# Living in Al Warqaa



## Cos_mo (Feb 9, 2012)

I'm moving to Dubai in August and I will be living in Al Warqaa...not by choice!!

What is it like to live there?

Is it miles away from everything?

Are there shops/supermarkets?

Any gyms and/or hotels with pool access nearby?

Thanks!


----------



## jilly81 (Apr 9, 2012)

Cos_mo said:


> I'm moving to Dubai in August and I will be living in Al Warqaa...not by choice!!
> 
> What is it like to live there?
> 
> ...


Def not by choice!! poor us! x


----------



## defragmantor (Jun 23, 2012)

Would you feel better if I say my school is in al Warqaa


----------



## Cos_mo (Feb 9, 2012)

defragmantor said:


> Would you feel better if I say my school is in al Warqaa


So there's a school there!?! That's a start!!!


----------



## defragmantor (Jun 23, 2012)

Cos_mo said:


> So there's a school there!?! That's a start!!!

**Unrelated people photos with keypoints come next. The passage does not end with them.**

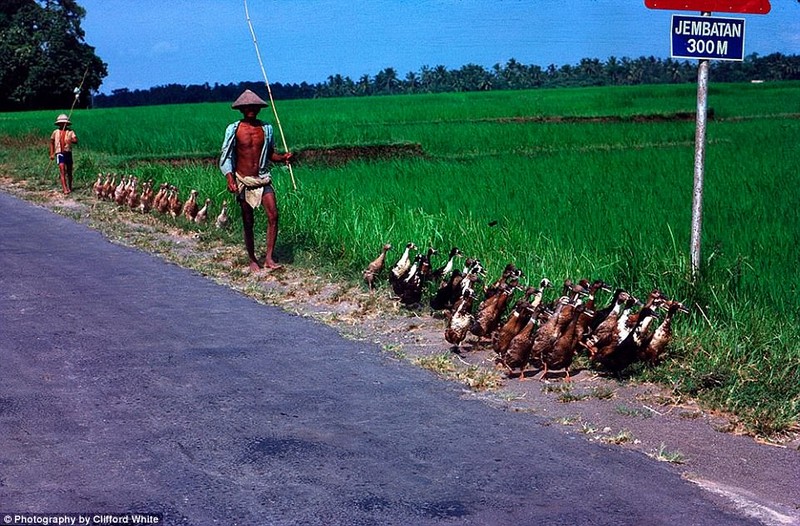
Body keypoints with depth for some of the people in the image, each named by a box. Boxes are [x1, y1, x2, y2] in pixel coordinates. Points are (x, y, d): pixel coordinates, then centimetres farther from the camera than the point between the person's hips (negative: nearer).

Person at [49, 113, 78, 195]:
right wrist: (52, 154, 13)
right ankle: (65, 189, -23)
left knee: (69, 172, 11)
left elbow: (76, 141, -11)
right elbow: (52, 143, 19)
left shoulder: (70, 132, 3)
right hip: (59, 153, -1)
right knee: (62, 171, -15)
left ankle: (69, 188, 29)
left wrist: (71, 140, -33)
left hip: (68, 152, 1)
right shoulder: (55, 132, 8)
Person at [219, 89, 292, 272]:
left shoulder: (266, 128, 4)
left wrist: (282, 158, -5)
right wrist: (230, 179, -17)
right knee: (248, 222, 5)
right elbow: (226, 157, -3)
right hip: (243, 181, -2)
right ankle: (252, 260, 19)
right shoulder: (233, 129, -4)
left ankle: (269, 258, -8)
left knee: (273, 216, -13)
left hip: (263, 179, 2)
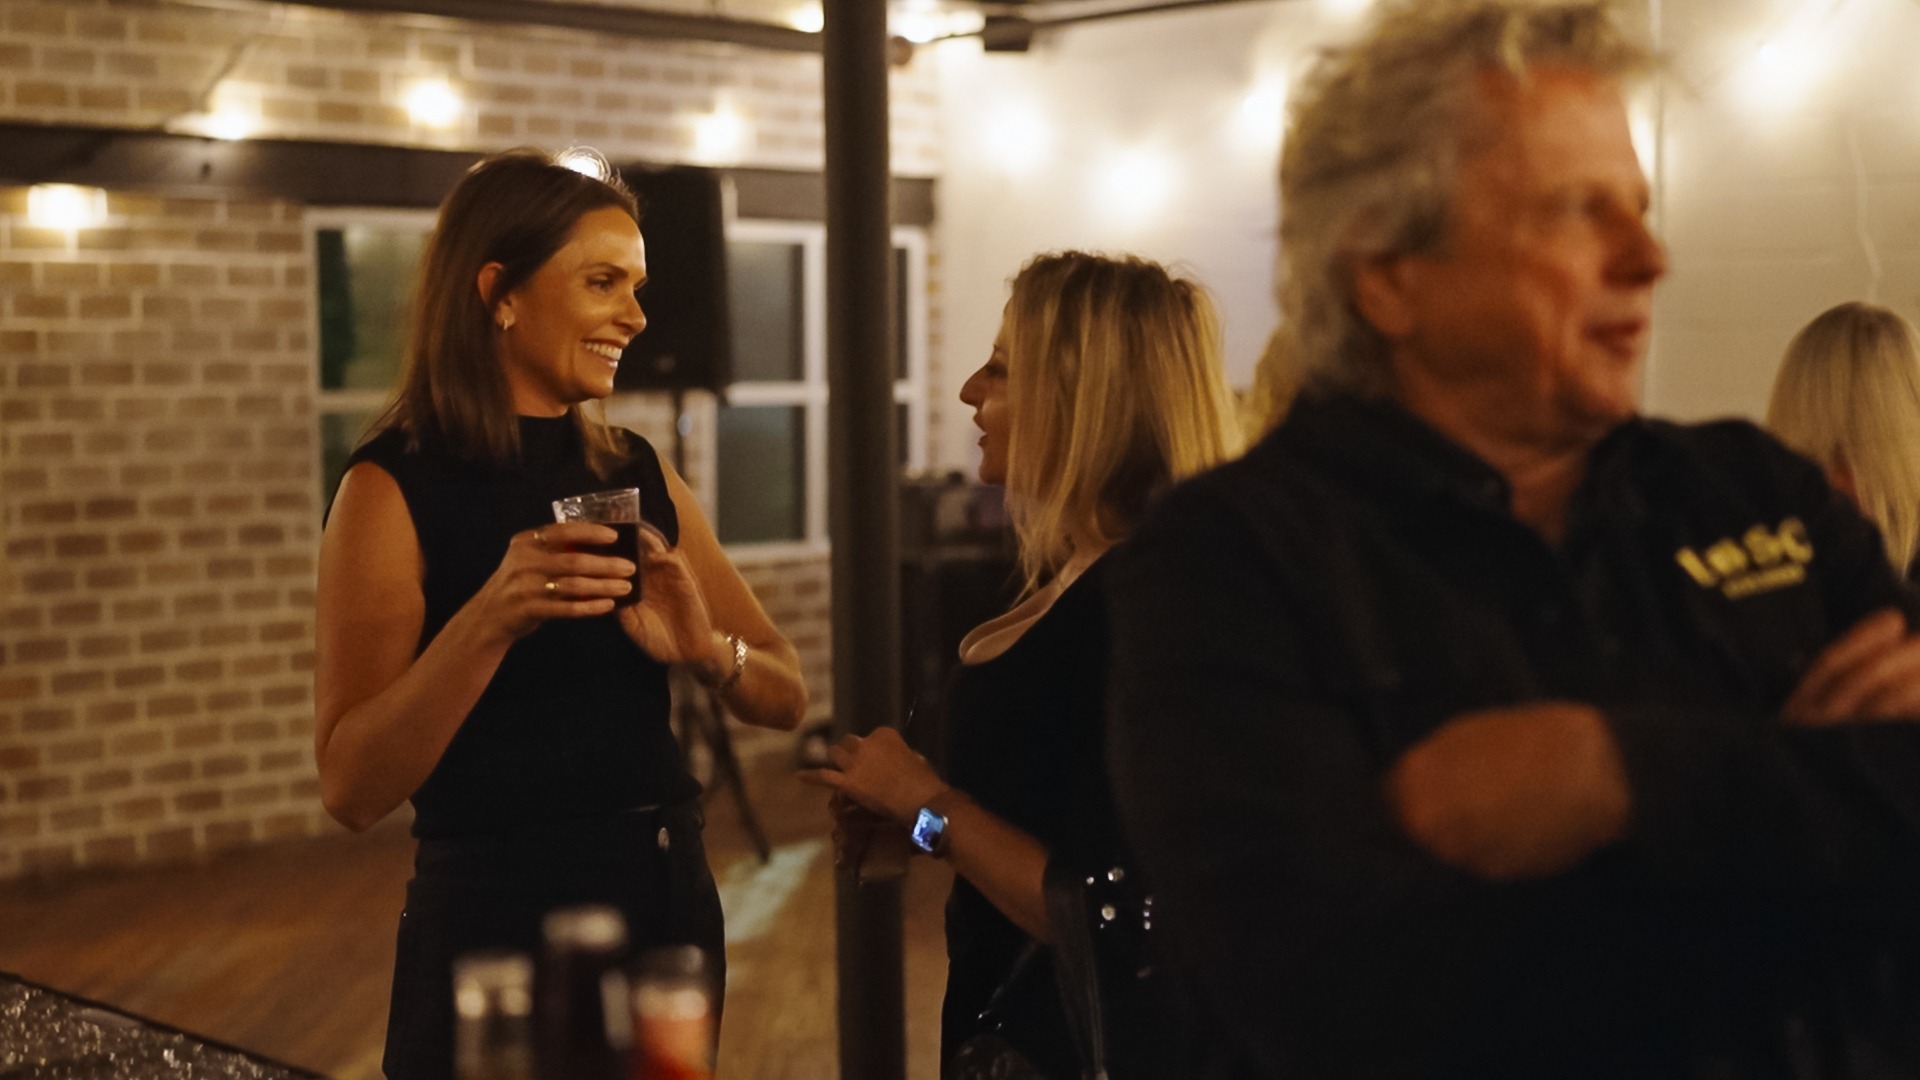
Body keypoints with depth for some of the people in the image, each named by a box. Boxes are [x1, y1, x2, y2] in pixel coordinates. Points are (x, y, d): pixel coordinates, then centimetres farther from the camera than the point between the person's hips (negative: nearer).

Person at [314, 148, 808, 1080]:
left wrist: (707, 650, -17)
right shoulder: (397, 491, -10)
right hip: (495, 926, -5)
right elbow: (352, 788, -18)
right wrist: (491, 618, -31)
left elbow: (785, 695, 5)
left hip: (670, 902, 6)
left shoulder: (640, 477, 6)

Well tbh there are like buildings and stuff and a few 
People even live there. Midriff city centre (shopping mall ) and dragon mart (Chinese goods market) are the closest places which are like a 5 minute drive from Warqaa


----------



## Cos_mo (Feb 9, 2012)

defragmantor said:


> Well tbh there are like buildings and stuff and a few
> People even live there. Midriff city centre (shopping mall ) and dragon mart (Chinese goods market) are the closest places which are like a 5 minute drive from Warqaa


A few unfortunate people by the sounds of things 😔


----------



## Cos_mo (Feb 9, 2012)

Cos_mo said:


> A few unfortunate people by the sounds of things dde14


:-(


----------



## nikkisizer (Aug 20, 2011)

Cos_mo said:


> I'm moving to Dubai in August and I will be living in Al Warqaa...not by choice!!
> 
> What is it like to live there?
> 
> ...


Hello Cos_mo,

Al Warqaa is mainly occupied by the locals so perhaps once you are over here you can change your area of living soon after arriving .....

Mirdif is just across the road so to speak and is a very nice well established area with a good expat community.

There are many shops/supermarkets/malls/gyms/hotels nearby with quite a few nice wine bars and pubs also.

I'm sure you will enjoy the lifestyle once you are settled in


----------